Country’s external trade remained robust in July though soaring imports saw trade deficit top the $ 5 billion mark in the first seven months.
Exports in July amounted to $ 957.6 million up 9.4% over a higher base in the corresponding month of last year whilst imports remained high at $ 1.77 billion, up by 58%. First seven months exports topped the $ 6 billion mark, reflecting a 30.3% growth whilst imports surpassed the $ 11 billion threshold signifying a 48.3% growth. Exports crossed the $ 5 billion mark in June and imports surpassed $ 9 billion figure.
Trade deficit in the first seven months topped the $ 5 billion mark reflecting a 77.5% increase higher in comparison to a 62.7% rise in the first half.
Central Bank said the largest contribution to the growth in exports in July was from the industrial sector, led by a significant increase in exports of machinery and equipment, diamond and jewellery and textiles and garments.
Earnings from exports of machinery and equipment increased by 88.6% to $ 85 million in July 2011. This comprised mainly cruise ship, transformers, static converters, inductors, circuits and insulated cables.
Exports of diamond and jewellery increased by 87.5% to $ 45 million, year-on-year while earnings from textiles and garments increased by 5.0% to $385 million in July 2011 recording the highest monthly value.

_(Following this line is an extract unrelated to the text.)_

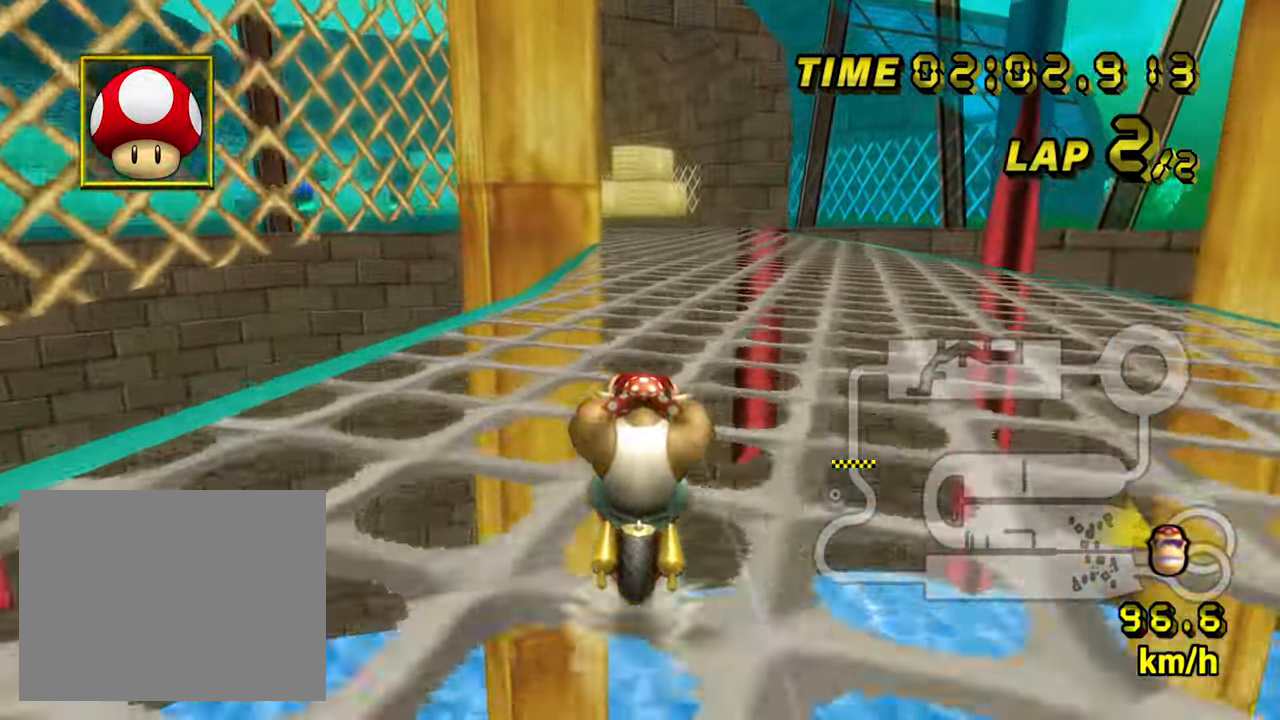
{"dt_ms": 500, "buttons": ["A"], "left_stick": "center", "events": []}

Agricultural exports, which accounted for 21.5% of export earnings in July 2011, decreased by 3.6% to $ 205 million, mainly due to lower value and volume of tea exports. Earnings from rubber exports increased substantially while higher prices fetched by minor agricultural exports supported higher exports in the category.
All major categories of imports increased in July 2011, reflecting higher domestic demand. The largest contribution to the overall increase was from intermediate goods (56.1%), followed by investment goods (25.5%).
Expenditure on imports of intermediate goods increased by 58.0% to $ 999 million led by significant increases in petroleum and fertiliser imports in July 2011. The average import price of crude oil stood at $ 112.85 per barrel in July 2011 compared to $ 73.53 per barrel in July 2010. Expenditure on imports of fertiliser increased to $ 54 million in July 2011 due to higher import volumes and higher price.
Imports of investment goods increased by 62.1% to $ 384 million in July 2011, led by higher expenditure on imports of machinery and equipment ($ 178 million) and building materials ($ 105 million). Imports of consumer goods increased by 39.1% in July 2011 led by non-food consumer goods, particularly, motor vehicles ($ 87 million), while food and beverages imports increased by 22.9% with a higher contribution from wheat in July 2011.